Madres sirias sin acceso a la sanidad dan a luz en un campo de refugiados libanés

Panorámica del campo de Shatila, en el sur de Beirut. Más de 65 años después de su creación, las vidas de sus residentes permanecen en suspenso, en el limbo, sin un estado propio y con escasos derechos dentro del Líbano. Mientras, nuevas generaciones crecen en un lugar creado sin la intención de ser un asentamiento permanente. Fotografía: Diego Ibarra Sánchez

Iman, madre de 4 hijos, sostiene a uno de sus bebés a las puertas de la unidad de maternidad de MSF en el campo de Shatila. Ha vivido refugiada en el Líbano durante los últimos tres años, después de haber huido de la guerra en Siria. Acude a la unidad de maternidad con regularidad para hacer un seguimiento de su bebé. “No tenemos nada.

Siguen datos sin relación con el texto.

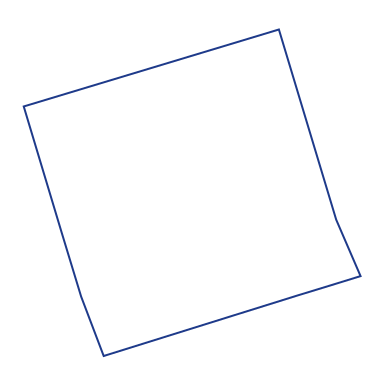 Madison, Iowa, United States of America (orthographic projection), rotated 73°
{"feature_id": "52423323B39723514733384", "entity_name": "Madison", "entity_type": "district", "adm_level": 2, "iso_a3": "USA", "parent_name": "United States of America", "parent_adm1": "Iowa", "projection": "orthographic", "projection_center": [-93.933, 41.334], "detail": "fine", "context": "isolated", "style": "outline", "palette": "blue", "viewbox_px": 384, "rotation_deg": 73, "n_neighbors": 0, "source": "geoboundaries", "source_scale": "gbopen_adm2", "svg_char_len": 291}
<svg xmlns="http://www.w3.org/2000/svg" viewBox="0 0 384 384"><g transform="rotate(73 192 192)"><path d="M192.7,328.5L259.5,328.6L323.0,324.4L322.2,189.7L321.8,122.1L321.8,80.3L321.7,55.4L260.6,62.2L62.0,61.4L61.0,327.9L192.7,328.5Z" fill="none" stroke="#1e3a8a" stroke-width="2"/></g></svg>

Mi esposo no tiene trabajo estable y luchamos cada mes para poder sobrevivir”. Fotografía: Diego Ibarra Sánchez

El Comité Internacional de la Cruz Roja (CICR) estableció en 1949, en Shatila (Líbano), un campo de refugiados para dar cabida a la afluencia de refugiados palestinos que llegaron después de 1948
MSF gestiona un centro de salud en el campo para atender las necesidades básicas de niños, mujeres embarazadas y pacientes con enfermedades crónicas
En enero, el centro se amplió con una unidad de maternidad a causa del aumento de las consultas de mujeres sirias embarazadas que no pueden hacer frente a los gastos que supone dar a luz en un hospital libanés.